我有以下数据,它使用\x01作为字段分隔符,\x02\n作为行分隔符。以下是数据的一个示例:
#export_date\x01artist_id\x01name\x01is_actual_artist\x01view_url\x01artist_type_id\x02\n#primaryKey:artist_id\x02\n
#dbTypes:BIGINT\x01INTEGER\x01VARCHAR(1000)\x01BOOLEAN\x01VARCHAR(1000)\x01INTEGER\x02\n#exportMode:INCREMENTAL\x02\n
1475226000146\x011120695691\x01Kinitic SA\x011\x01http://itunes.apple.com/artist/kinitic-sa/id1120695691?uo=5\x017\x02\n然而,当我尝试用csv模块解析它时,我得到了以下结果:
with open('myfile', 'r') as csvfile:
dialect = csv.Sniffer().sniff(csvfile.read(1024))
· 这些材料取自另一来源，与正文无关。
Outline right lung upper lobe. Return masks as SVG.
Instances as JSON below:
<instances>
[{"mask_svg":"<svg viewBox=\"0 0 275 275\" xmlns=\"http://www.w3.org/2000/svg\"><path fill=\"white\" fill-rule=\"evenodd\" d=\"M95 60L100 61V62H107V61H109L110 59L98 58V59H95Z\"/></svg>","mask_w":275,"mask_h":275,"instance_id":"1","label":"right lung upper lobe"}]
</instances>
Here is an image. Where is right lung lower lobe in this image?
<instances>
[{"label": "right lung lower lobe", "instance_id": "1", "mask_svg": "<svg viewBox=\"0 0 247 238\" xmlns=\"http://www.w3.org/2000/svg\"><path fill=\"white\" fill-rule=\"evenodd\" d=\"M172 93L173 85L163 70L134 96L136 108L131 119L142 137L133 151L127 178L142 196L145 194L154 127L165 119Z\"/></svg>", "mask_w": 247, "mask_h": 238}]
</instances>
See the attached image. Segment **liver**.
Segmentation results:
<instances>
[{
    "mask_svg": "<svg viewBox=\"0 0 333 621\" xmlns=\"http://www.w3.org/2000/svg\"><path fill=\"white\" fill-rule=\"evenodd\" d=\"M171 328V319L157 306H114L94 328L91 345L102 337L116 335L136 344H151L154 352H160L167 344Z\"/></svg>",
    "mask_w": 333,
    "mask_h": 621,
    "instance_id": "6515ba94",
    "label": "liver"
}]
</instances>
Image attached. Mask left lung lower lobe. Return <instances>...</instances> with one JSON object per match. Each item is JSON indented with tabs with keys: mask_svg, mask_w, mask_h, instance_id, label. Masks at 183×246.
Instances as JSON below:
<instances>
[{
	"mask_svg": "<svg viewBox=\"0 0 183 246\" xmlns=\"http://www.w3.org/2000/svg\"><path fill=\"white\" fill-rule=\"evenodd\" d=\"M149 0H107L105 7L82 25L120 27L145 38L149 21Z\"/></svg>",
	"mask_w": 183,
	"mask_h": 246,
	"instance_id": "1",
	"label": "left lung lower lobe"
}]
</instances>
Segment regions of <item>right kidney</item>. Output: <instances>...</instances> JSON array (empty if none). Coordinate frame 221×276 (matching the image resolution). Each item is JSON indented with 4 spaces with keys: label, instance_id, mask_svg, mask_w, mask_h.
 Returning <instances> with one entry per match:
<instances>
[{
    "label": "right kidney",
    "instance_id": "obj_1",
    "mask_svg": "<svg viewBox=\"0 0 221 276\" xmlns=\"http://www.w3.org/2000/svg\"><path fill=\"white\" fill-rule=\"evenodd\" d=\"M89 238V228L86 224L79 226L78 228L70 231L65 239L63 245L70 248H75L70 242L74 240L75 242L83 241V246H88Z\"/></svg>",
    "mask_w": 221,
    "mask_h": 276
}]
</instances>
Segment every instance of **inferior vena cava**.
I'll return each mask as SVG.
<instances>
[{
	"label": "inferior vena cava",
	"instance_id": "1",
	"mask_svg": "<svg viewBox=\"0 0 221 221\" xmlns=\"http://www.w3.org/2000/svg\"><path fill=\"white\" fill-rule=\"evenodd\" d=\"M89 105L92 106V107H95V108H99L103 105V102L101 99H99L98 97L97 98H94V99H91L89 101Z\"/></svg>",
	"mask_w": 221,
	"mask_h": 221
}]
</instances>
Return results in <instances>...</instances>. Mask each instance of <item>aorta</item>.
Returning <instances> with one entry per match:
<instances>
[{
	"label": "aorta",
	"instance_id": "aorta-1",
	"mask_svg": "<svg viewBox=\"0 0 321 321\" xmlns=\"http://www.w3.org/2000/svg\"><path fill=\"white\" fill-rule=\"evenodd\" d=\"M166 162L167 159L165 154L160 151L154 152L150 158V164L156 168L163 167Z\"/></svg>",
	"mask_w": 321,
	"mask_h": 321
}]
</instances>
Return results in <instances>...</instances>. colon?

print(dialect.__dict__)mappingproxy({'module':'csv','_name':‘嗅探',’line端子‘:'\r\n',’引号‘:0,'doc':None,’双引号‘:False,’定界符‘:’‘,'quotechar':’‘,’‘初始值空间’:False})
不幸的是,这是错误的,因为它认为分隔符是一个空格(即使我增加缓冲区大小,也是错误的)。
是否有比使用该模块更准确的方法来确定分隔符和线终止符?
发布于 2018-12-17 22:52:59
这很麻烦,但您可以为这些可能的分隔符计算输入流中的字符数。例如:
import collections
SEPARATORS=['\x00', '\x01', '\x02\n', '^', ':', ',', '\t', ':', ';', '|', '~']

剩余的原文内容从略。